Ce que doit, selon moi, exiger le gouvernement en contrepartie de ses cadeaux fiscaux, c’est que les entreprises se modernisent, et en se tournant résolument vers l’avenir, fassent leur propre révolution.

L’économie de papa est morte, ce sont les pays émergeants avec leur main d’œuvre facile et leur manque de législation qui l’ont tuée. Vouloir s’entêter dans une lutte perdue d’avance c’est se condamner au déclin.

Désormais nous devons travailler différemment des autres et faire ce que les autres ne font pas ou ne font pas encore.

La sophistication des outils de production, la mise en chantier de nouveaux produits issus de la haute technologie, la formation et la mise en condition de la main d ‘œuvre pour atteindre l’excellence. Voilà le seul salut !

C’est dans la façon d’aborder ces nouveaux défis que je vois une différence essentielle entre la gauche et la droite. Quand j’entends nos politiciens de droite entonner leur vieux refrain contre les 35 heures, je me dis qu’ils n’ont rien compris. Car d’évidence tout conduit à une diminution des heures travaillées même s’il faut les étaler sur  un dimanche. Il faut absolument changer nos mentalités et nos méthodes.

Arrêtons de dire que la mécanisation, la robotisation, l’automatisation des ateliers créent du chômage, alors qu’elles créent richesse et abondance. Mais cette richesse n’est utile que si elle n’est pas confisquée par les actionnaires, que si elle ne file pas droit vers les paradis fiscaux. Cette richesse doit donc être « fixée » essentiellement pour orienter l’emploi vers des activités nouvelles.

Il y a par exemple un secteur qui est en souffrance, c’est celui qu’on désigne sous le terme général de Service à la personne : qu’il s’agisse de la solidarité ou  des métiers attachés à la santé.

Certains coins de notre France rurale sont en train de devenir des déserts médicaux. Des personnes âgées dans des fermes du bout du monde ne reçoivent que la visite journalière du facteur. On ne veut pas voir qu’il s’agit là d’un manque de moyens qui tourne au mépris de l’autre, pour ne pas dire à la maltraitance. En ville même, des vieux meurent de solitude et d’indifférence et on ne découvre leur dépouille que des années plus tard.

Tout cela, les Français le sentent confusément. Confusément aussi ils cherchent désespérément une sortie : la sortie d’un vieux système qu’ils ne trouvent pas dans les projets de la politique traditionnelle.

Un frémissement dans les sondages est le révélateur de ce nouvel état d’esprit chez l’électeur. Les politiques rodés aux vieilles ficelles boivent la tasse.

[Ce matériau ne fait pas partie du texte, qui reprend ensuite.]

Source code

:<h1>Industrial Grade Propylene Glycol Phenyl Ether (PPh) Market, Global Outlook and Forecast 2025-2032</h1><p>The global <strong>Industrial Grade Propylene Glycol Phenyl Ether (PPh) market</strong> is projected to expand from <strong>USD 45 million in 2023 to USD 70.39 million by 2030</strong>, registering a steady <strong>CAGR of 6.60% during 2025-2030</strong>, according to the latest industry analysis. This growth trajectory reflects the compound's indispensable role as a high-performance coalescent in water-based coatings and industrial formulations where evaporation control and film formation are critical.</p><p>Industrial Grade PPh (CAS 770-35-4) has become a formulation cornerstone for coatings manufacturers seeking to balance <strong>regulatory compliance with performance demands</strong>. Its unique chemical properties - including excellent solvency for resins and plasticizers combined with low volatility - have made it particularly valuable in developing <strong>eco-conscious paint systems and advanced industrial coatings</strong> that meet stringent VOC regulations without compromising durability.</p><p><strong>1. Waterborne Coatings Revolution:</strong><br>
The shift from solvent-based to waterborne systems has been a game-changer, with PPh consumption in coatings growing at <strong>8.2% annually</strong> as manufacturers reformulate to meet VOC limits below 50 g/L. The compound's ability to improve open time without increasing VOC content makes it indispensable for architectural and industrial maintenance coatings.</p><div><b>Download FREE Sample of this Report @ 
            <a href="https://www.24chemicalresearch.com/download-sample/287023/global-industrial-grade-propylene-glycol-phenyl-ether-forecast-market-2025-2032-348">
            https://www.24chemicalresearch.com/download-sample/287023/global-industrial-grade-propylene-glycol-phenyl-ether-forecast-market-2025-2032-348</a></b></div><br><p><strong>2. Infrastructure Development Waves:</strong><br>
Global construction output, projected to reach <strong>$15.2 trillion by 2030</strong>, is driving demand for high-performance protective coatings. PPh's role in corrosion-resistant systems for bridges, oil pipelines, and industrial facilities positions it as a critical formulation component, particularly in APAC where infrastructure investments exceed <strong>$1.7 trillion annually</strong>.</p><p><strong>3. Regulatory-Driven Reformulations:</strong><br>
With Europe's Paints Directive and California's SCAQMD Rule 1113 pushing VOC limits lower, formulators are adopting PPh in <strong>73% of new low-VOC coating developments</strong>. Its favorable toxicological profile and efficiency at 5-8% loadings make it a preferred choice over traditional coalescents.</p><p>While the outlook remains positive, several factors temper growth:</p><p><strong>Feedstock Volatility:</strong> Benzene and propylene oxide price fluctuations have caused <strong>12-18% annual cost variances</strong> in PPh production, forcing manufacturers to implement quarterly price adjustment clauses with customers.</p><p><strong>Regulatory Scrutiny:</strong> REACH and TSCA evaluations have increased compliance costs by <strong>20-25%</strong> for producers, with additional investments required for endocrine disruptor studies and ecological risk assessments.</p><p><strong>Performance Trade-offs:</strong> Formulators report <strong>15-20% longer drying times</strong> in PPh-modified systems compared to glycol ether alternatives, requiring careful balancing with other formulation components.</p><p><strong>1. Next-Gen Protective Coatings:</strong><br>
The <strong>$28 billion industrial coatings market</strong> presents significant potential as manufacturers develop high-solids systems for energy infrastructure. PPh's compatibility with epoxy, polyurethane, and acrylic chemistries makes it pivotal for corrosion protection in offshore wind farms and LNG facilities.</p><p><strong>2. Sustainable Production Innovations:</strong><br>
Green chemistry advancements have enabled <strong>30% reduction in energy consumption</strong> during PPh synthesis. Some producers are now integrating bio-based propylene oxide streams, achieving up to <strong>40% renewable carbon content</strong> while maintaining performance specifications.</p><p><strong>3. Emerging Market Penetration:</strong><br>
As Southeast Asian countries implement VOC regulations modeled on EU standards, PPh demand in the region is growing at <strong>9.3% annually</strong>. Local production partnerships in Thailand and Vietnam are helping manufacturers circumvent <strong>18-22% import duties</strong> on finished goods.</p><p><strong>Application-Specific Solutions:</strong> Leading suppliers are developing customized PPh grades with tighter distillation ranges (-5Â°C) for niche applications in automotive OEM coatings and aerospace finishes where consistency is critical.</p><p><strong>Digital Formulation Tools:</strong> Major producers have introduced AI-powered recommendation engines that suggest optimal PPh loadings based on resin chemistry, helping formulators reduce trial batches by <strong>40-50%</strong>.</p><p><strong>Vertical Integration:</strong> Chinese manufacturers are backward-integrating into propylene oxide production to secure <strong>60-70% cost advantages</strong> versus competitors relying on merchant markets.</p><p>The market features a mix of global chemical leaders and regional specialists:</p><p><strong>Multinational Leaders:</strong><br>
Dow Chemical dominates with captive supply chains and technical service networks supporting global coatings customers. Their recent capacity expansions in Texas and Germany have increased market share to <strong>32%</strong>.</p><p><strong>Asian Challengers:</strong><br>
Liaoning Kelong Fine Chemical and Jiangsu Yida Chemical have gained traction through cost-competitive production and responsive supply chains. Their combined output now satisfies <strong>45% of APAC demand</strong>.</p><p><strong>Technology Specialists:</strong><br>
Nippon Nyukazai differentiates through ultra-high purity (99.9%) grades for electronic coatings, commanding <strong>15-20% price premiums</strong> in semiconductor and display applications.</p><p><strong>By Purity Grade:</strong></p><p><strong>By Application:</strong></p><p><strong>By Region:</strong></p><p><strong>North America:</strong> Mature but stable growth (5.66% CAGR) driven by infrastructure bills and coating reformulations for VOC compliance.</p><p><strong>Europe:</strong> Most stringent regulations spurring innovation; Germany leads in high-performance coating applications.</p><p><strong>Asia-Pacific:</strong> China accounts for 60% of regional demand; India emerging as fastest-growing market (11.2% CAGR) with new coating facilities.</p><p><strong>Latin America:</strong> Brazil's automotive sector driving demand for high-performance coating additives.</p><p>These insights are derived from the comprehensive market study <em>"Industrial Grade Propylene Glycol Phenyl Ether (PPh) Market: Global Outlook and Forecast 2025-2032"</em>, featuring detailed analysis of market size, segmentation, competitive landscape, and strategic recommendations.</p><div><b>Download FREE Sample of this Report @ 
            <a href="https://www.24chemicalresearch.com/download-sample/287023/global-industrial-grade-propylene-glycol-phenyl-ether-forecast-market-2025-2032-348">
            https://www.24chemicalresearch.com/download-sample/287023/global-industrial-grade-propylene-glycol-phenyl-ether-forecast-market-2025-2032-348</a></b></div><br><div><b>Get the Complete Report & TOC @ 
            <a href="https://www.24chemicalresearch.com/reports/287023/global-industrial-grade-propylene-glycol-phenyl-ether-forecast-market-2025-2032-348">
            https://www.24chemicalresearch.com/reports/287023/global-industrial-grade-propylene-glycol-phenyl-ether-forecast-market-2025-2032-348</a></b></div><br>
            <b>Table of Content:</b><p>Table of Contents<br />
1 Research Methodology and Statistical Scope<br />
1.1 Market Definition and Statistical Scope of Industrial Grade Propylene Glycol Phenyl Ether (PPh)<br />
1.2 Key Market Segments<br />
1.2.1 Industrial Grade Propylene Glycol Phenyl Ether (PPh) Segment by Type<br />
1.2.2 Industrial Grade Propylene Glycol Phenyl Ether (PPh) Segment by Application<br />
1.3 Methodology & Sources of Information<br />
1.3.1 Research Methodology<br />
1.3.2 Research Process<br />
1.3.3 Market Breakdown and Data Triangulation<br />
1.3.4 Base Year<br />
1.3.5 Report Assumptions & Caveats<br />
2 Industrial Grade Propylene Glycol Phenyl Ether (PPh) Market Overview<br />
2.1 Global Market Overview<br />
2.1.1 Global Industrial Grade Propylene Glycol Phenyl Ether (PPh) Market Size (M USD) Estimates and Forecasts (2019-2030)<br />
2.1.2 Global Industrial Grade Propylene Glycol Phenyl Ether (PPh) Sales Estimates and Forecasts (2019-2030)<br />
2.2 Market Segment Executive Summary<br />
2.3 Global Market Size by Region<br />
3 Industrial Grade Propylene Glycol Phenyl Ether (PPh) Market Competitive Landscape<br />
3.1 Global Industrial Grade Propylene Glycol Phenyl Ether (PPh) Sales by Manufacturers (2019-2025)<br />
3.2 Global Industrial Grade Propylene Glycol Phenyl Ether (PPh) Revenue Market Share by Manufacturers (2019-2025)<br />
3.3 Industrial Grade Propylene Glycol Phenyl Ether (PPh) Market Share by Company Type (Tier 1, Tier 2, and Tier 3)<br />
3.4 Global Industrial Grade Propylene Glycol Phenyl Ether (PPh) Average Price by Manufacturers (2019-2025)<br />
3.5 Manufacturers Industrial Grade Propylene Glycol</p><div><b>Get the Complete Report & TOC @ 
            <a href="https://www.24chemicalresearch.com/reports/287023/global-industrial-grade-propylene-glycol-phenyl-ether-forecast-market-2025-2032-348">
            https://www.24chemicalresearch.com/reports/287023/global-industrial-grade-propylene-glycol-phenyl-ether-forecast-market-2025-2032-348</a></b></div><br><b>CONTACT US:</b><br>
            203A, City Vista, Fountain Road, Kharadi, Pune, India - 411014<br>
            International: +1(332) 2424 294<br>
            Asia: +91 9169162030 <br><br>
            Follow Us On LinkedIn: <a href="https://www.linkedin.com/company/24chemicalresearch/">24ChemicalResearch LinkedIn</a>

Les grimaces et les faux semblants de Sarkozy ne font plus recette. Il s’effondre : -16% chez les sympathisants UMP, -4% dans l’opinion. Je l’ai déjà dit, pour lui, à moins d’une magouille anti-Juppé, dans le nouveau parti qu’il nous prépare, c’est fini.

Martine Aubry qui a cru bon de critiquer les lois Macron pour se concilier l’aile gauche, plonge du nez (-4%) tandis que les sympathisants socialistes font de plus en plus les yeux doux à Macron, « l’affreux banquier de droite » (+ 18%).

Qui aura le courage de préparer l’économie d’aujourd’hui, préparera les solidarités de demain. C’est en cela que les esprits légers jugent mal Hollande, parce qu’ils ne voient de lui que le côté superficiel sans déceler ce courage. Il est vrai qu’il ne fait rien pour les détromper.